Google is sounding the alarm: Scattered Spider, the cyber extortion group behind recent attacks on major UK retailers, is now setting its sights on U.S. companies. The warning comes as the group—also tracked as UNC3944—continues to escalate its aggressive, fast-moving ransomware and social engineering operations. “Shields up, US retailers. They’re here,” said John Hultquist, chief analyst at Google’s Threat Intelligence Group, in a May 17 post on X (formerly Twitter).
His statement followed a detailed Mandiant threat intelligence report that outlined Scattered Spider’s latest tactics and pointed to an uptick in cyberattacks across multiple industries, with retail now clearly in the crosshairs.
From the UK to the US: A Spreading Threat
Just days ago, the DragonForce ransomware group claimed responsibility for cyberattacks on Co-op, Harrods, and Marks & Spencer (M&S). M&S later confirmed that customer data had been compromised in the breach. While DragonForce publicly took credit, researchers at Mandiant noted that DragonForce recently aligned itself with RansomHub. A ransomware-as-a-service (RaaS) operation that includes Scattered Spider as an affiliate.
Mandiant’s data shows that UNC3944 has launched sector-specific waves of attacks, hitting financial institutions in late 2023 and food service providers in May 2024. Now, retail is the new battleground—and the US market is next.
Although Google has not directly attributed the UK attacks to Scattered Spider or DragonForce. Its intelligence team believes the same threat actors are now actively targeting U.S. retailers.
“These actors are aggressive, creative, and particularly effective at circumventing mature security programs,” Hultquist warned. “Their preferred tools include social engineering, SIM swapping, and help desk exploitation.”
Retailers: High Value, High Risk
According to Mandiant, retailers are prime targets for financially motivated groups like UNC3944 due to the rich stores of personally identifiable information (PII) and financial data they hold.
Worse still, ransomware attacks can directly halt a retailer’s ability to process transactions, making them more likely to pay ransom demands quickly to minimize losses.
“We’ve confirmed this group has already targeted multiple U.S. retail organizations,” said Mandiant CTO Charles Carmakal. “Their method?
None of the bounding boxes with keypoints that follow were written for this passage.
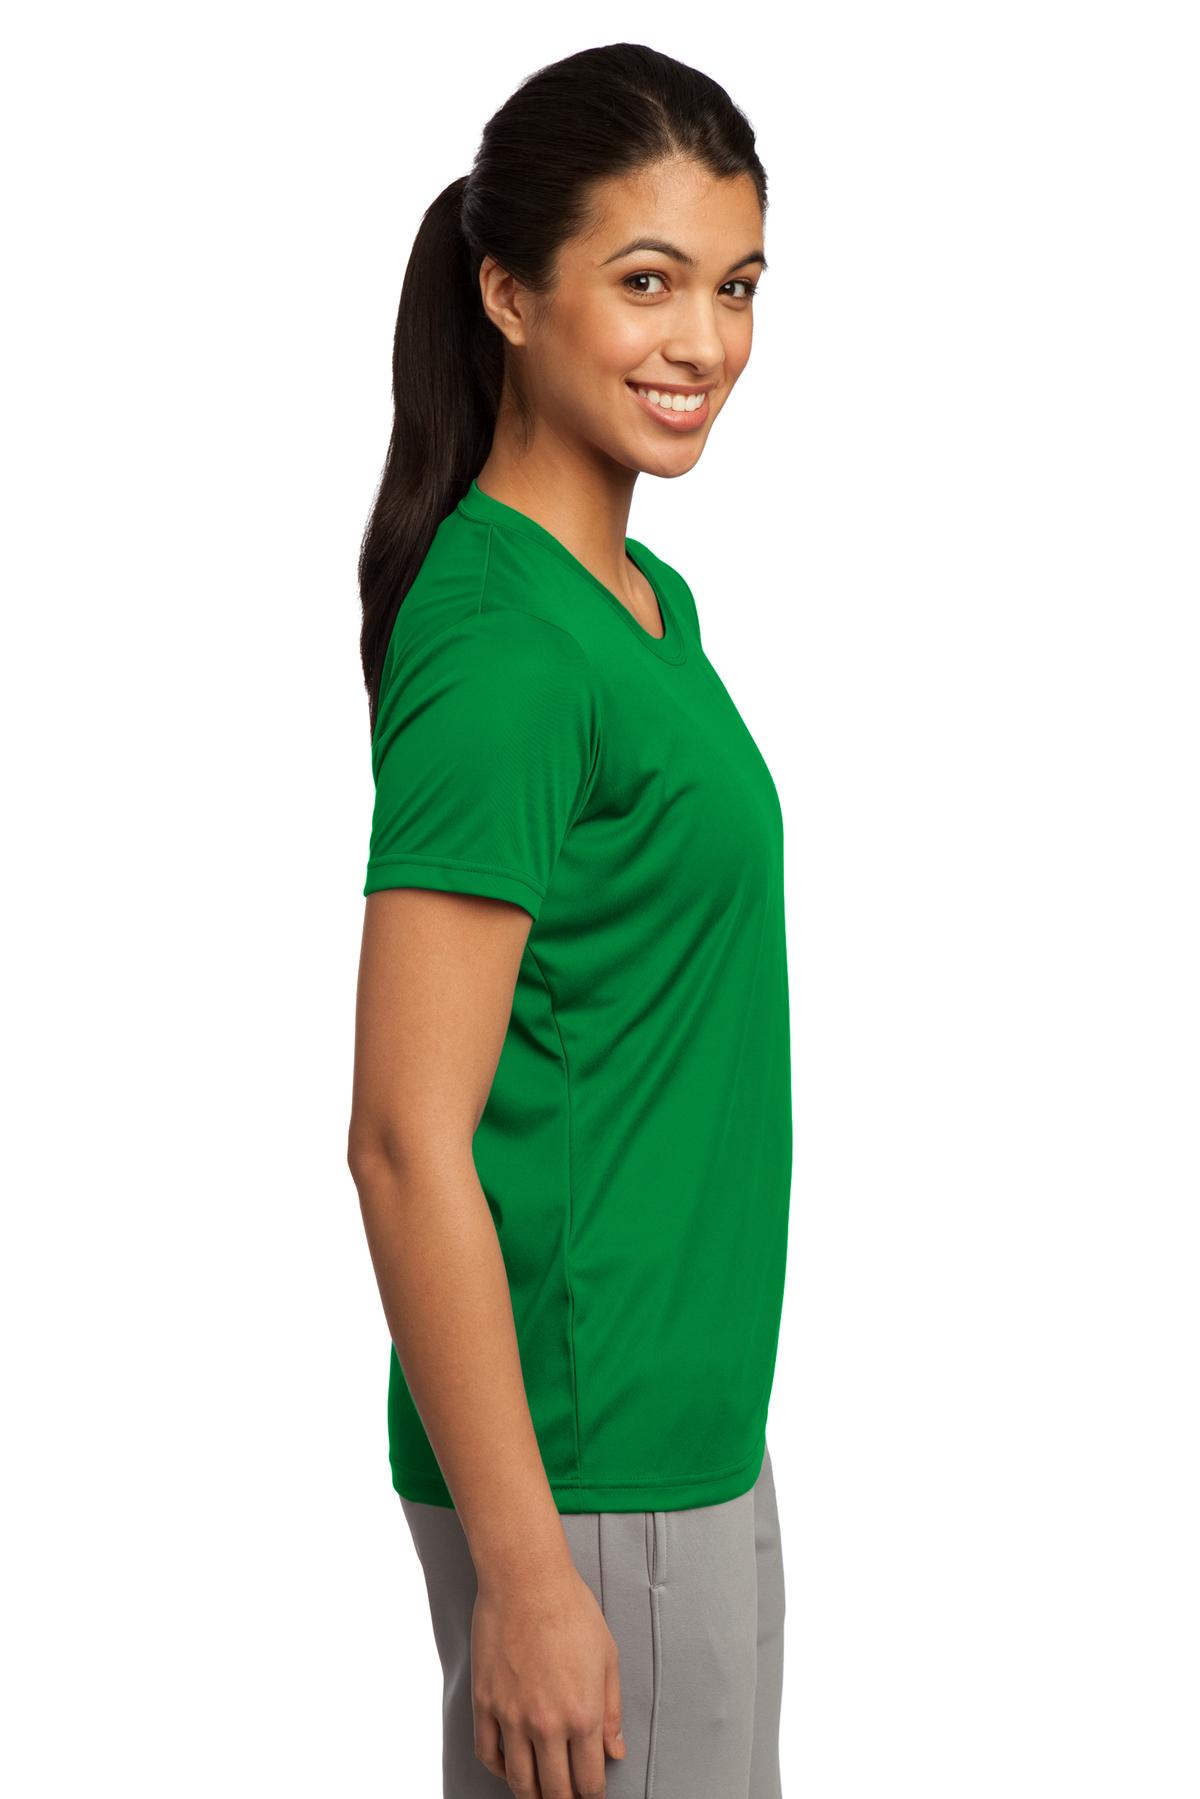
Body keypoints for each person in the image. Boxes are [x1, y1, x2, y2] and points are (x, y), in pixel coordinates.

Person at [347, 42, 792, 1799]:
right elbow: (403, 1139)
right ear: (508, 292)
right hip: (586, 1477)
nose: (706, 342)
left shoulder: (638, 602)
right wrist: (531, 1575)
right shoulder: (508, 652)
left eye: (736, 286)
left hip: (677, 1440)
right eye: (648, 281)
Calling help desks to reset passwords and gain access. They’re resourceful and fast—making it difficult for defenders to keep up.”
Fewer than ten U.S. retail companies have been affected so far, but Carmakal noted that some victims have been forced to shut down systems proactively to contain the damage—sacrificing operations to stop intrusions from spreading.
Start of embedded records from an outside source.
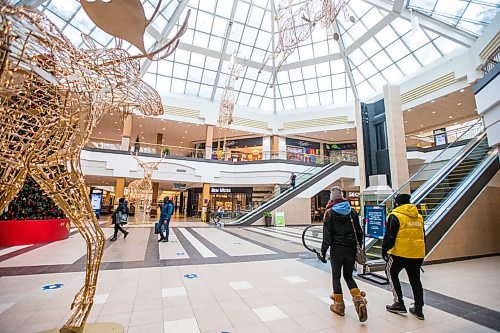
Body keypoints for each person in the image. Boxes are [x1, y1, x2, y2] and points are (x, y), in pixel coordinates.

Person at [320, 186, 368, 322]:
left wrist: (323, 252)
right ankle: (359, 300)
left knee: (336, 277)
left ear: (332, 198)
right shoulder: (352, 211)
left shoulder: (329, 213)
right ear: (342, 196)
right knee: (348, 276)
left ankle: (339, 306)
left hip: (337, 249)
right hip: (351, 248)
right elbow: (359, 232)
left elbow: (327, 236)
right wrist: (359, 246)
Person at [383, 193, 426, 320]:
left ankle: (399, 302)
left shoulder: (395, 215)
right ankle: (419, 308)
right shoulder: (419, 217)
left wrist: (385, 249)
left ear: (397, 203)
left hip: (399, 253)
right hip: (417, 253)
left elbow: (390, 235)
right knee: (415, 280)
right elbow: (423, 235)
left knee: (390, 272)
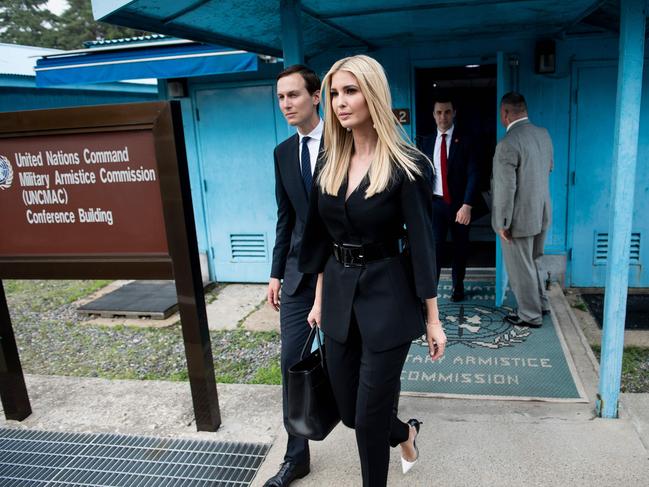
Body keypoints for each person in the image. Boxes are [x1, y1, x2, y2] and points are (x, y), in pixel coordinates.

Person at [298, 54, 447, 487]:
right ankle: (405, 432)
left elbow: (422, 246)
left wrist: (433, 319)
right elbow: (319, 238)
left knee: (367, 419)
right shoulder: (328, 163)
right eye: (334, 93)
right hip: (340, 299)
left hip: (388, 300)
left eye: (350, 90)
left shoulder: (408, 165)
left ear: (373, 94)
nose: (340, 102)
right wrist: (319, 299)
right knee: (349, 414)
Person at [265, 64, 323, 487]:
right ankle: (296, 455)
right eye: (281, 97)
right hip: (298, 274)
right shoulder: (283, 153)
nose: (286, 103)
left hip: (344, 274)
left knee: (347, 364)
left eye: (294, 95)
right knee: (291, 364)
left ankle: (384, 432)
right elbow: (286, 218)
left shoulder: (345, 144)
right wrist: (274, 273)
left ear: (316, 96)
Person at [491, 92, 553, 328]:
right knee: (535, 260)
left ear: (504, 113)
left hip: (519, 217)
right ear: (524, 110)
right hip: (542, 210)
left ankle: (530, 315)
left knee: (521, 268)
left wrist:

Mitigating the Risk: Act Now
Mandiant has released a hardening guide with steps organizations can take to mitigate the tactics, techniques, and procedures (TTPs) commonly used by Scattered Spider.
Key recommendations include:
- Tightening help desk authentication procedures
- Monitoring for signs of SIM swapping
- Limiting third-party access to sensitive systems
- Implementing zero-trust architectures for internal operations
“The opportunity for other retailers to put their shields up is now,” said Hultquist. “The pattern of attacks makes clear that this group is not going away—and retail is firmly in their sights.”